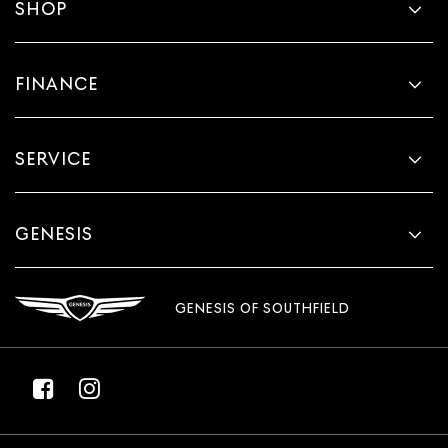
SHOP
FINANCE
SERVICE
GENESIS
GENESIS OF SOUTHFIELD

----

*DESCRIPTION OF THE TASK:* Transcribe the listing above in full. Pictures are not part of the copy.

*WRITTEN RESPONSE:*
SHOP
FINANCE
SERVICE
GENESIS
GENESIS OF SOUTHFIELD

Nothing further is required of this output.